Mains Paper 2: Governance | Welfare schemes for vulnerable sections of the population by the Centre and States and the performance of these schemes; mechanisms, laws, institutions and Bodies constituted for the protection and betterment of these vulnerable sections.
Once you are done reading this op-ed, you will be able to attempt the below.
Discuss the need for the Parliament to urgently enact a comprehensive law covering the rights of the country’s domestic workers?
From UPSC perspective, the following things are important:
Prelims level: Not much
Mains level: International Labour Organisation’s Convention 189 on Decent Work for Domestic Workers. Why India is unwilling to ratify it.
- Domestic workers are among the most exploited sections of the Indian workforce.
Domestic labourers in India
- The 1931 Census recorded a large pool of labour, i.e. 27 lakh, as domestic workers, or ‘servants’
- These high numbers reduced considerably with the growing intensity of the anti-feudal struggle and development of occupational diversities in the post-Independence era. 1971 Census recorded only 67,000 domestic workers.
- However, this trend has been reversed since the early 1990s and 1991 Census recorded 10 lakh domestic workers.
- The NSSO data of 2004-05, for example, has recorded 47 lakh domestic workers in India; the majority of whom, i.e. 30 lakh, were women.
- The recent confrontation between this otherwise docile workforce of domestic workers and their wealthy employers in Noida(Uttar Pradesh) brought to light, the widespread exploitation of domestic workers, and the huge antagonism between their interests and those of their employers
- Employer-dominated, domestic work industry is characterised by low, stagnant wage rates. Wages are particularly low for Bengali and Adivasi workers.
- Irregular payment of wages by employers
- Extraction of more work than agreed upon at the start of employment
- Practice of arbitrarily reducing wages
Reasons behind over-exploitation
- Indian state’s unwillingness to ratify the International Labour Organisation’s Convention 189 on Decent Work for Domestic Workers, and thereby, to modify landmark labour laws to bring domestic work under the purview of state regulation.
- Private power of regulation enjoyed by the employer.
- Private nature of regulation has allowed the employer to exercise quasi-magisterial powers over the domestic worker in India.

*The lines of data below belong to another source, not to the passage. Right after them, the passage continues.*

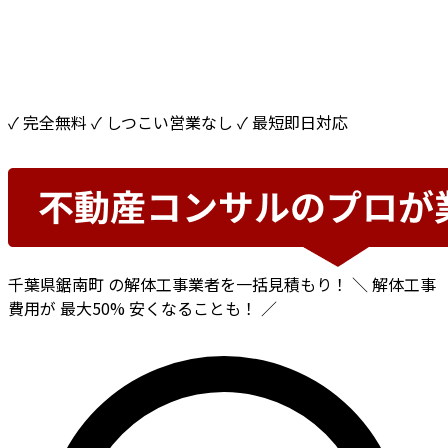
✓ 完全無料
✓ しつこい営業なし
✓ 最短即日対応
千葉県鋸南町
の解体工事業者を一括見積もり！
＼ 解体工事
費用が
最大50%
安くなることも！ ／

- Workers’ attempts to renegotiate their terms of work or to leave such employment are outbid by verbal, and often, physical assaults by employers
- Domestic workers are on an almost absolute risk of unemployment or criminalisation when they try to obtain their dues.
International Labour Organisation’s Convention 189 on Decent Work for Domestic Workers
- Each Member shall take measures to ensure the effective promotion and protection of the human rights of all domestic workers, as set out in this Convention.
- Each Member shall, in relation to domestic workers, take the measures set out in this Convention to respect, promote and realize the fundamental principles and rights at work, namely:
- (a) freedom of association and the effective recognition of the right to collective bargaining;
- (b) the elimination of all forms of forced or compulsory labour;
- (c) the effective abolition of child labour; and
- (d) the elimination of discrimination in respect of employment and occupation.
- Each Member shall take measures to ensure that domestic workers enjoy effective protection against all forms of abuse, harassment and violence.
- Each Member shall take measures to ensure that domestic workers, like workers generally, enjoy fair terms of employment as well as decent working conditions and, if they reside in the household, decent living conditions that respect their privacy.